Le plateau se révèle après les derniers accords, le recours à la toile se répétant plus tard pour ponctuer les actes (l’ouvrage est enchaîné sans entracte dans la version originale de 1841). La scénographie de Wolf Münzer fait apparaître un navire concentré en cour. C’est celui de Daland qui se trouvera confronté à un second bâtiment, se déployant soudain des flots, avec ses mâts en haillons, son abord sanglant – fantôme, pour le coup. À la bonhommie roublarde d’un Daland contemporain de Richard Wagner, comme son équipage et, à l’acte suivant, sa maisonnée, répond un personnage du XVIe siècle, Hollandais dont les grimaces n’ont guère l’effet escompté. Le chapitre médian montre un atelier de rouets si développé dans ses proportions qu’il confère déjà à l’industrie plus qu’à l’artisanat. Sur l’un des murs l’on remarque le dessin d’un vaisseau, sur ces panneaux souples qu’on voyait autrefois dans les salles de classe. C’est devant cet accessoire que Senta, exaltée, donne la ballade, révélant au fur et à mesure des passages narratifs d’autres illustrations littérales. En bon chasseur, Erik fait son entrée avec brandissant deux lapins abattus. Hors-champ, le père et l’étranger surviennent par une loge d’avant-scène. La complicité marquée du Hollandais avec l’intrigant Daland le sépare irrémédiablement de l’être de légende qu’attend Senta ; c’est bien plutôt une sorte de maquignon embourgeoisé qu’elle voit comme un sauvage maudit. La scène de la fête, au troisième acte, suspendue dans la peur du vaisseau fantôme, fonctionne mieux, malgré des détails techniques curieusement négligés par cette reprise (toile mal ajustée dont on aperçoit la rampe-lumière, entre autres). Le dénouement s’effectue toutefois dans un mouvement scénique des plus confus.

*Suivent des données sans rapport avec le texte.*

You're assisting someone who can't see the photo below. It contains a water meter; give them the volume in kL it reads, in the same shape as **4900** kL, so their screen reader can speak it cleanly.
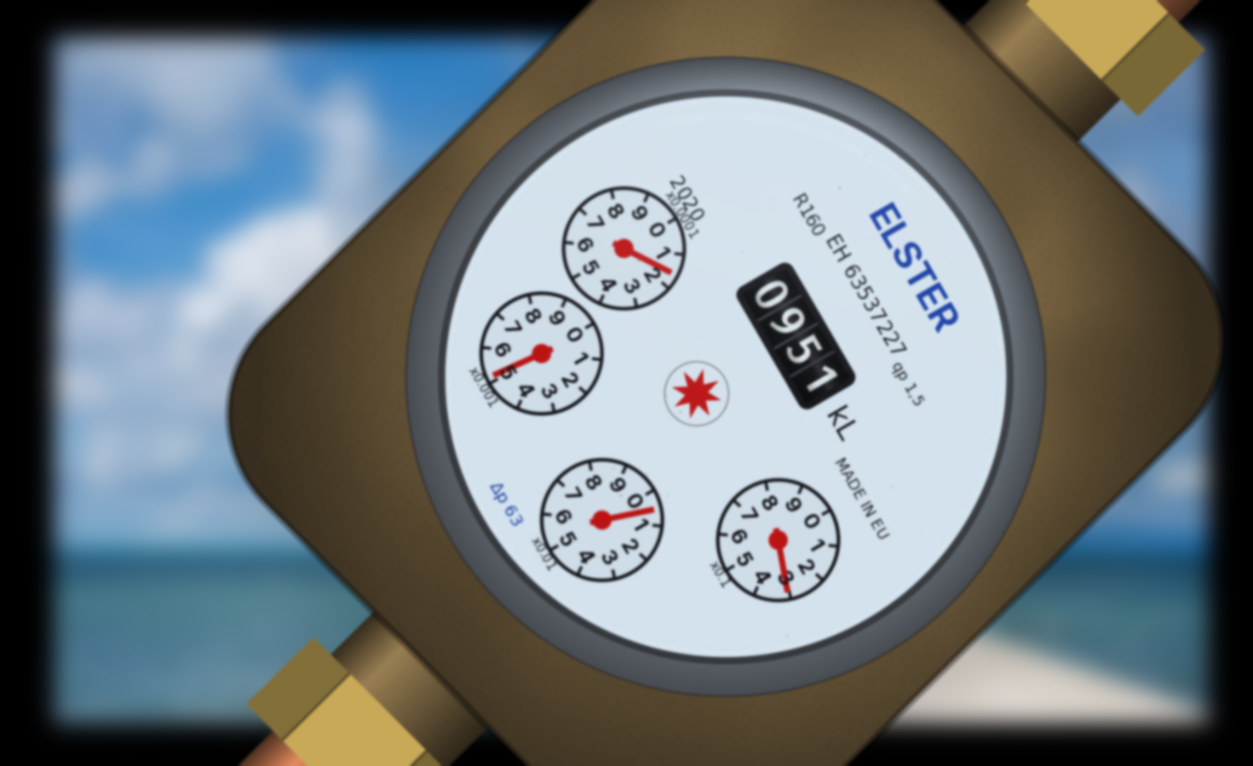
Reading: **951.3051** kL
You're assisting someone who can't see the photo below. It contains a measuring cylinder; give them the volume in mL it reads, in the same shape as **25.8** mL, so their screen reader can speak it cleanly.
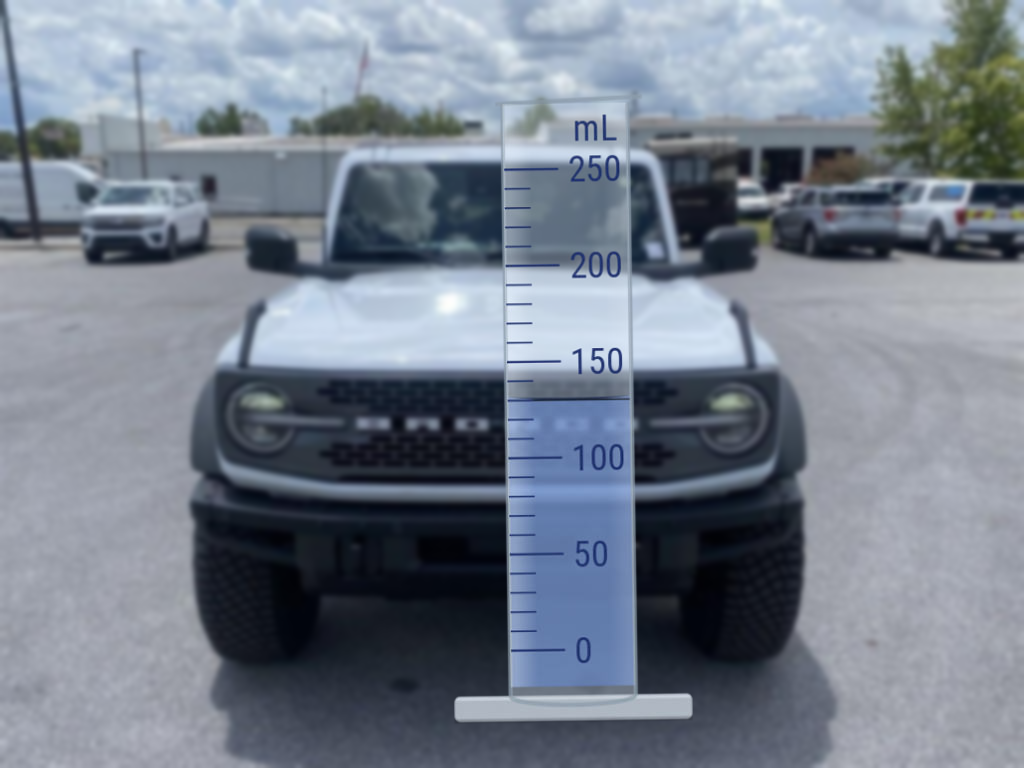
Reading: **130** mL
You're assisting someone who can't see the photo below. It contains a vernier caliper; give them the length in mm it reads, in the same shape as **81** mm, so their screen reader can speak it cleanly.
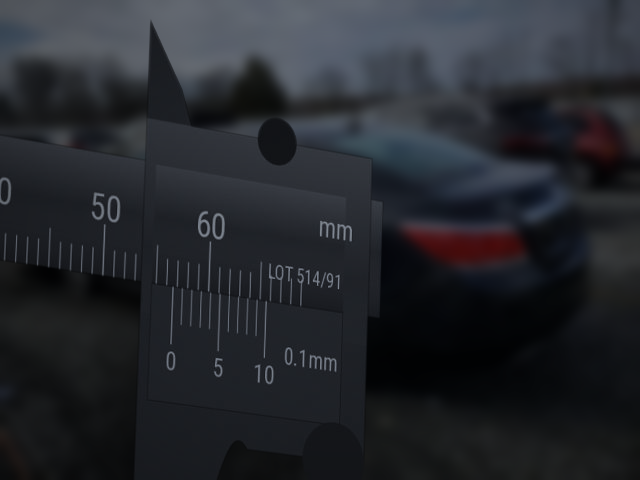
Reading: **56.6** mm
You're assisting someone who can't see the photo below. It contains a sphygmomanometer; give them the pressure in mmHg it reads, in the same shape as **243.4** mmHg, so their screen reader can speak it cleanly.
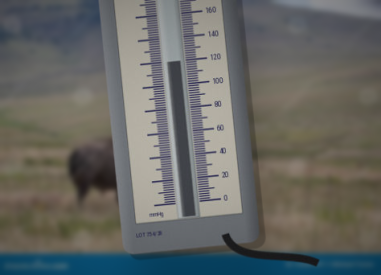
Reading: **120** mmHg
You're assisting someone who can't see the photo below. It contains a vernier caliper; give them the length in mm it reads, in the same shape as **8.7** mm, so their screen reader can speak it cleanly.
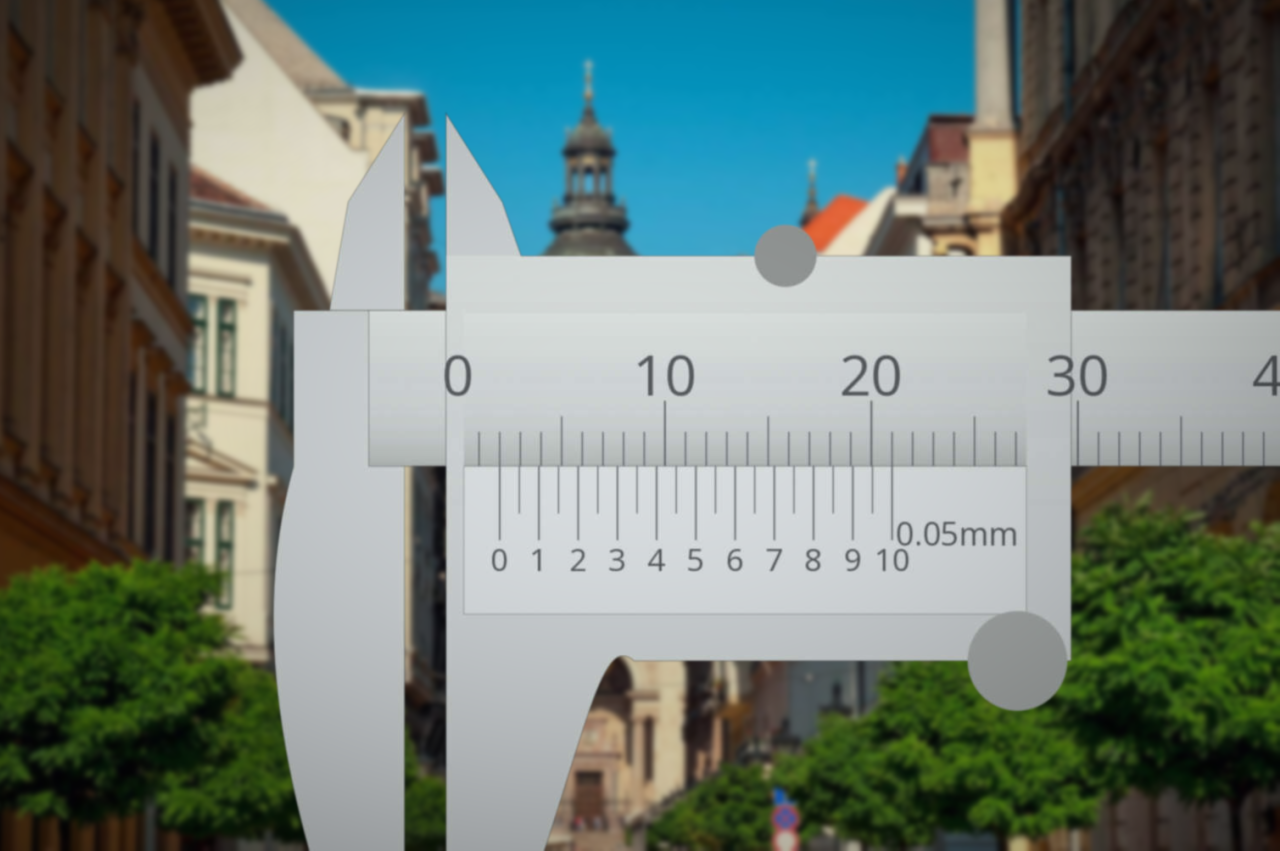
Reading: **2.0** mm
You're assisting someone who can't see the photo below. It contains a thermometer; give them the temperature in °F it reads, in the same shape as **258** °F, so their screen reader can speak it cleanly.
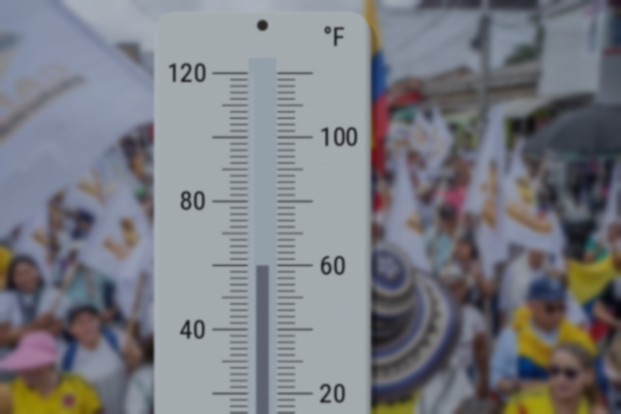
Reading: **60** °F
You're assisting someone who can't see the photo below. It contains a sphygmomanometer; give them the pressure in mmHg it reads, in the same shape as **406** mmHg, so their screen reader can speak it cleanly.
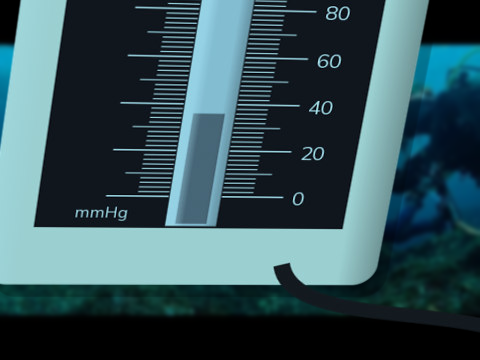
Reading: **36** mmHg
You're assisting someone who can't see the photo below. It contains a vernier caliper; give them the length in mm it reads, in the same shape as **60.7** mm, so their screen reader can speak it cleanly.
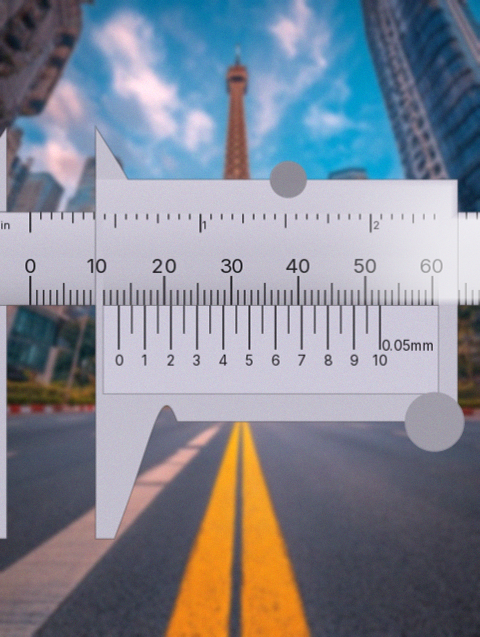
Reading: **13.2** mm
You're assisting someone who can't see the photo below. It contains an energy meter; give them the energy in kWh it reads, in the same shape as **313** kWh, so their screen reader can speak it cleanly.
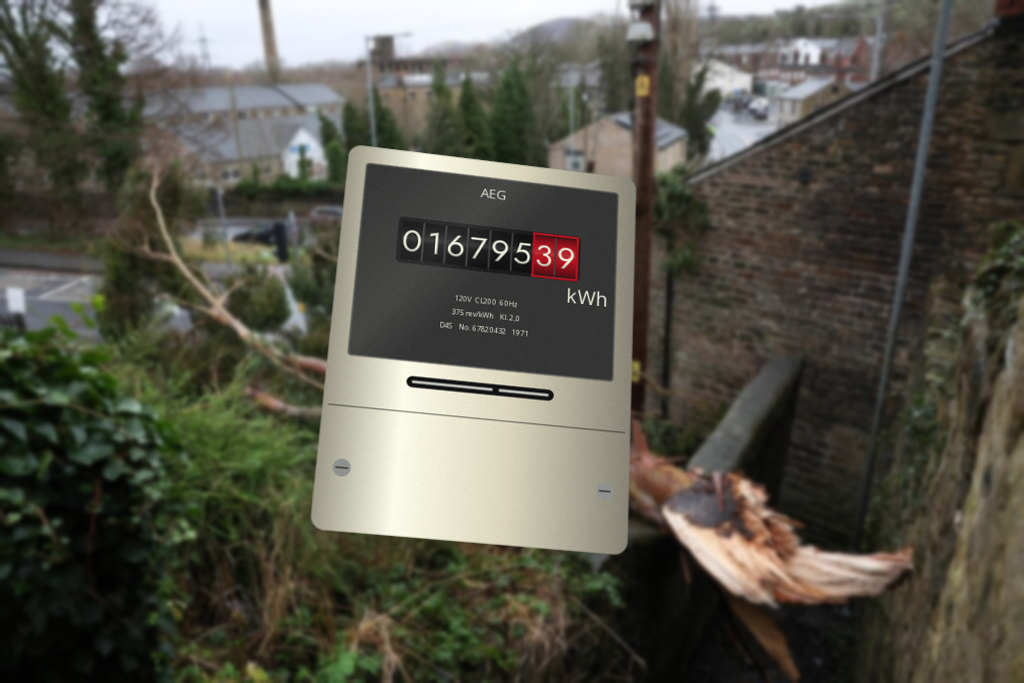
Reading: **16795.39** kWh
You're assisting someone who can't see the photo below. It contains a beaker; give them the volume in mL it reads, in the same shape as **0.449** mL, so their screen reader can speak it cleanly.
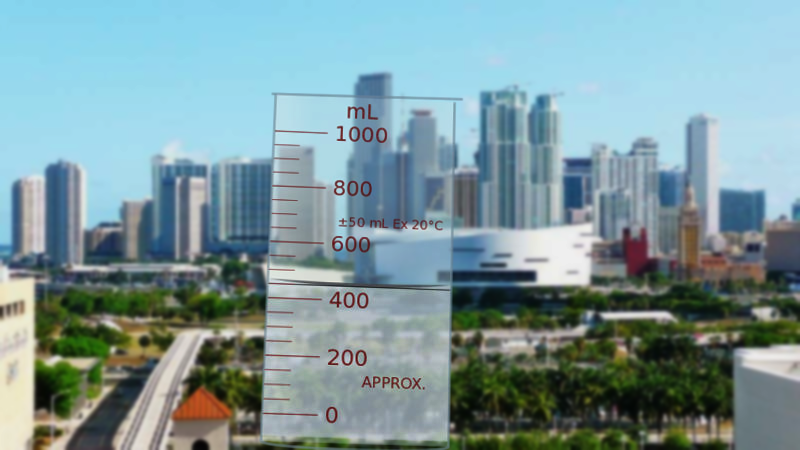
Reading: **450** mL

Musicalement, la soirée se place sous de meilleures protections. Anooshah Golesorkhi possède assurément une stature et une voix, mais le charisme du Hollandais lui fait défaut. L’instrument est bien conduit, sans suffisamment nuancer le chant. Enfin, comme souligné ci-avant, l’incarnation tend presque à la caricature, avec roulements d’yeux dans la lumière. À l’inverse, la Senta de Morenike Fadayomi convoque, grâce à des moyens aisés, une expressivité idéale qui génère l’émotion – outre la ballade, la fervente prière après le duo est d’une pureté précieuse. On retrouve l’autorité tranquille d’Hans-Peter König en Daland généreusement projeté [lire nos chroniques du 13 décembre 2015, du 21 avril 2014, des 14 juillet et 3 juin 2013, ainsi que du 28 juillet 2010]. L’évidence d’émission du vaillant ténor Raymond Very excelle en Erik [lire nos chroniques de Der Schatzgräber, Il prigioniero, Billy Budd et Der Besuch der alten Dame]. D’un mezzo sûr Katharina von Bülow assume une Mary honorable, quand Cornel Frey – applaudi en Mime, ici-même, ce printemps [lire notre chronique du 29 avril 2018] – livre un Timonier vif-argent.
Une fois n’est pas coutume, le chef du Chor der Deutschen Oper am Rhein est descendu en fosse pour également diriger les Duisburger Philharmoniker. Christoph Kurig est sans conteste un musicien apprécié des artistes en présence. Il mène une lecture fidèle.